Their only son Henry Vernon (died 1569) married Margaret Swynnerton, co-heiress of Humphrey Swynnerton of Hilton Hall, Staffordshire thus combining two substantial estates. They had two sons, John (dsp 1600) and Henry (died 1592); neither had a male heir, but the family wealth was preserved by the marriage of Henry's only child, Margarett, to her third cousin Sir Edward Vernon (1584–1658) of Houndshill, Staffordshire.

Vernon-Venables arms

Their eldest son Henry Vernon (1615–1659) married a distant kinswoman Meriall Vernon, only surviving daughter of judge Sir George Vernon of Haslington, Cheshire; the extensive Sudbury, Haslington and Houndshill estates were inherited by their elder surviving son, George, with the Hilton estate passing to the younger one, Henry.

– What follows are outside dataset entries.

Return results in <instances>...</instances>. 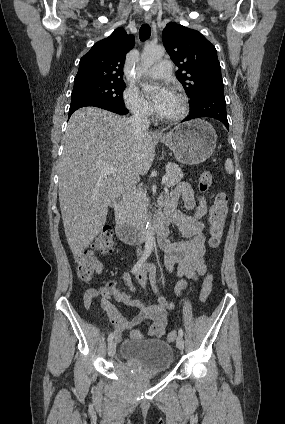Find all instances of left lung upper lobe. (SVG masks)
<instances>
[{"label":"left lung upper lobe","instance_id":"obj_1","mask_svg":"<svg viewBox=\"0 0 285 424\" xmlns=\"http://www.w3.org/2000/svg\"><path fill=\"white\" fill-rule=\"evenodd\" d=\"M162 39L167 53L179 67L176 77L190 97V104L207 91L223 90L217 51L201 33L171 22L164 28Z\"/></svg>","mask_w":285,"mask_h":424}]
</instances>
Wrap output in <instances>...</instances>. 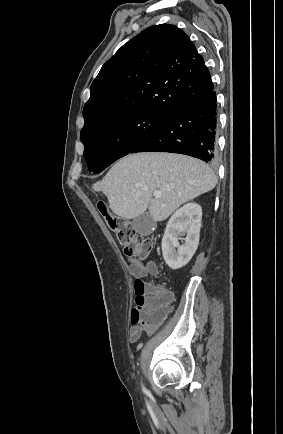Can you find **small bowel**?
<instances>
[{
    "label": "small bowel",
    "mask_w": 283,
    "mask_h": 434,
    "mask_svg": "<svg viewBox=\"0 0 283 434\" xmlns=\"http://www.w3.org/2000/svg\"><path fill=\"white\" fill-rule=\"evenodd\" d=\"M130 272L135 278L142 279L147 276L156 275L158 273V267L154 261L143 262L137 258H132L130 260ZM142 333L143 329L140 326H132L129 333L130 341H138Z\"/></svg>",
    "instance_id": "small-bowel-1"
}]
</instances>
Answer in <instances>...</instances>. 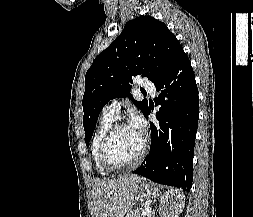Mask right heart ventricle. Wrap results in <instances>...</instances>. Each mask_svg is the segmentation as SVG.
<instances>
[{
    "mask_svg": "<svg viewBox=\"0 0 253 217\" xmlns=\"http://www.w3.org/2000/svg\"><path fill=\"white\" fill-rule=\"evenodd\" d=\"M114 120L115 118L113 117L102 115L98 128L92 139V144H91L92 158H93V161L98 173L101 175H111L113 173V171L106 169L101 164L98 151H99V144L102 137L104 136L106 131L109 129V127L114 123Z\"/></svg>",
    "mask_w": 253,
    "mask_h": 217,
    "instance_id": "1",
    "label": "right heart ventricle"
}]
</instances>
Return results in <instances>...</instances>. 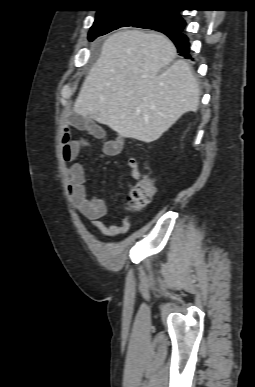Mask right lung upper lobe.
Segmentation results:
<instances>
[{
  "mask_svg": "<svg viewBox=\"0 0 255 387\" xmlns=\"http://www.w3.org/2000/svg\"><path fill=\"white\" fill-rule=\"evenodd\" d=\"M106 1L103 8L98 9L97 13L126 11L135 8L157 9L172 7L175 0H104ZM178 12L174 9H171Z\"/></svg>",
  "mask_w": 255,
  "mask_h": 387,
  "instance_id": "1",
  "label": "right lung upper lobe"
}]
</instances>
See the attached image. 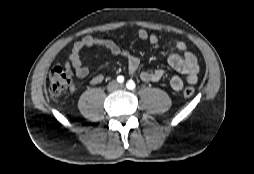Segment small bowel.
<instances>
[{"label": "small bowel", "instance_id": "small-bowel-1", "mask_svg": "<svg viewBox=\"0 0 254 174\" xmlns=\"http://www.w3.org/2000/svg\"><path fill=\"white\" fill-rule=\"evenodd\" d=\"M137 36L141 40H146L152 45L158 43V37L154 34H149L146 30L140 29ZM89 47H103L110 50L114 55H119L127 60L128 72L135 75L140 65V59L127 50L120 49L114 42L108 39L99 38L91 35H85L81 39L74 42L71 48L70 55L66 62V67L73 68L75 75L78 78H85L89 75V69L83 64L81 51ZM168 64L177 72L183 74L185 79L174 76L170 80V86L174 91H180L184 84L193 85L198 81L199 65L195 55L188 50L187 44L183 41H176L174 49L168 53ZM166 71L156 69L153 71H142L139 77L144 83H156L163 79ZM104 81L103 75H96L91 79L92 85H99ZM78 85L72 82L70 85L71 91H76Z\"/></svg>", "mask_w": 254, "mask_h": 174}]
</instances>
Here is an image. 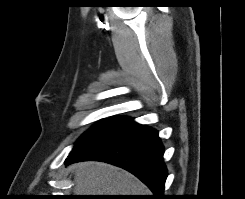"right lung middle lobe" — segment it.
I'll return each mask as SVG.
<instances>
[{"mask_svg":"<svg viewBox=\"0 0 245 199\" xmlns=\"http://www.w3.org/2000/svg\"><path fill=\"white\" fill-rule=\"evenodd\" d=\"M126 119L127 118L124 117H116L115 119H105L100 121L96 126L80 137L70 155L99 140Z\"/></svg>","mask_w":245,"mask_h":199,"instance_id":"obj_1","label":"right lung middle lobe"}]
</instances>
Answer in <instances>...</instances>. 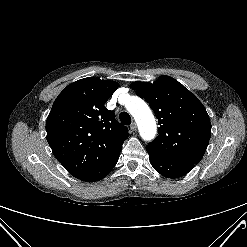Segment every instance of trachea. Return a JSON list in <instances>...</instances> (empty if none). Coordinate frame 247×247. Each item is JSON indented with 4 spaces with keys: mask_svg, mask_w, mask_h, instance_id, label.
Wrapping results in <instances>:
<instances>
[{
    "mask_svg": "<svg viewBox=\"0 0 247 247\" xmlns=\"http://www.w3.org/2000/svg\"><path fill=\"white\" fill-rule=\"evenodd\" d=\"M119 119L121 123L123 124H126V125L131 124V117L127 112H121L119 114Z\"/></svg>",
    "mask_w": 247,
    "mask_h": 247,
    "instance_id": "3493384b",
    "label": "trachea"
}]
</instances>
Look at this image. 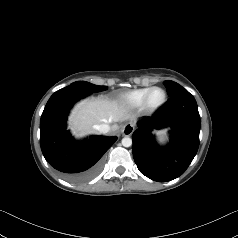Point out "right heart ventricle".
<instances>
[{
    "instance_id": "e07e8e85",
    "label": "right heart ventricle",
    "mask_w": 238,
    "mask_h": 238,
    "mask_svg": "<svg viewBox=\"0 0 238 238\" xmlns=\"http://www.w3.org/2000/svg\"><path fill=\"white\" fill-rule=\"evenodd\" d=\"M150 89L151 87L135 89L122 95L120 99L123 104L132 108H138L142 106L144 98Z\"/></svg>"
}]
</instances>
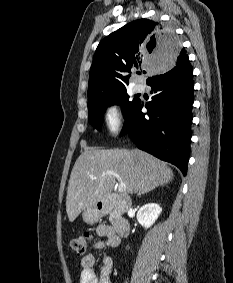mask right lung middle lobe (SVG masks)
<instances>
[{
  "mask_svg": "<svg viewBox=\"0 0 233 283\" xmlns=\"http://www.w3.org/2000/svg\"><path fill=\"white\" fill-rule=\"evenodd\" d=\"M137 102L138 99L129 101V95L127 94L126 90L111 95L102 102L88 107L90 124L93 125L94 128L101 130V123L105 110L107 109V107L115 104H121L122 113L124 118L126 119Z\"/></svg>",
  "mask_w": 233,
  "mask_h": 283,
  "instance_id": "1",
  "label": "right lung middle lobe"
}]
</instances>
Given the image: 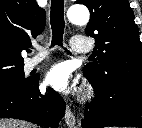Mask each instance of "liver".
Masks as SVG:
<instances>
[{
  "label": "liver",
  "instance_id": "1",
  "mask_svg": "<svg viewBox=\"0 0 142 128\" xmlns=\"http://www.w3.org/2000/svg\"><path fill=\"white\" fill-rule=\"evenodd\" d=\"M0 128H37V126L17 119H0Z\"/></svg>",
  "mask_w": 142,
  "mask_h": 128
}]
</instances>
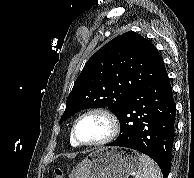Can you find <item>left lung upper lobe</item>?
Returning a JSON list of instances; mask_svg holds the SVG:
<instances>
[{
  "label": "left lung upper lobe",
  "instance_id": "obj_1",
  "mask_svg": "<svg viewBox=\"0 0 194 178\" xmlns=\"http://www.w3.org/2000/svg\"><path fill=\"white\" fill-rule=\"evenodd\" d=\"M165 70L157 48L141 35L126 32L99 49L85 64L66 101L60 124L86 108L116 113L122 102Z\"/></svg>",
  "mask_w": 194,
  "mask_h": 178
}]
</instances>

George Vernon the elder son (1636–1702) continued the Sudbury line. His son (by his third marriage, to Catherine Vernon, eldest daughter of Sir Thomas Vernon, merchant of London) Henry Vernon, Member of Parliament for Stafford, married Ann Pigott, niece and heiress of Peter Venables the last Baron Kinderton. Their only surviving son George (1709–1780), Member of Parliament for Lichfield and Derby, changed his surname in 1728 to Venables-Vernon and was created the first Baron Vernon in 1762.

A younger son Edward changed his name to Harcourt on marriage and later became Archbishop of York. See Earl Harcourt. The Vernon Barony remained in the family until 2000 when the 10th Baron died and the Barony passed to a distant Vernon-Harcourt fifth cousin.

For the continuation of the Hilton line see below.

==Vernon of Hilton==
Henry Vernon (1637–1711) second son of Henry Vernon of Sudbury, resided at Hilton Hall. His eldest son Henry (1663–1732) largely rebuilt the moated Hilton Hall in the 1720s; he married (1717) Penelope Phillips (d.1727). Their eldest son, another Henry (1718–1763), married Henrietta Wentworth (1720–1786), youngest daughter of the earl of Strafford; she was a lady of the Bedchamber to the Princess Amelia, sister of King George III.

Their eldest son Henry Vernon (1748–1814) of Hilton was a page at the coronation of George III. He married an heiress, Penelope Graham. Their eldest son, Major-General Henry Charles Edward, substantially extended Hilton Hall in the 1830s. The family remained in occupation until the mid-20th century.

==Vernon of Hanbury==

Arms of Vernon of Hanbury baronets

The Vernons of Hanbury descend from the ancient Cheshire family of Shipbrook and Whatcroft through the Vernons of Newcastle-under-Lyme. Richard Vernon (d. 1627) became rector of Hanbury in Worcestershire, and his son Edward Vernon (d. 1666) purchased the manor of Hanbury. His grandson, Chancery lawyer Thomas Vernon, built Hanbury Hall in grand style about 1710.

In 1885, Harry Foley Vernon of Hanbury, Member of Parliament for Worcestershire East 1861–68, was created the first of the Vernon Baronets of Hanbury. The Baronetcy was extinct in 1940 and the family relinquished the estate in 1953.

==Vernon of Great Budworth, Gawsworth and Shotwick Park==

Arms of Vernon of Shotwick Park baronets

The Vernons descended from the ancient Cheshire family and from William Vernon (1434–1507) of Cogshall, Great Budworth, Cheshire who was a grandson of Richard Vernon of Lostock.

Thirteen generations of the family resided in Great Budworth and then Mutlow, Gawsworth.

In 1914, William Vernon, Chairman of W Vernon & Son (Millers) of London and Liverpool was created the first of the Vernon baronets of Shotwick Park. The Baronetcy remains extant.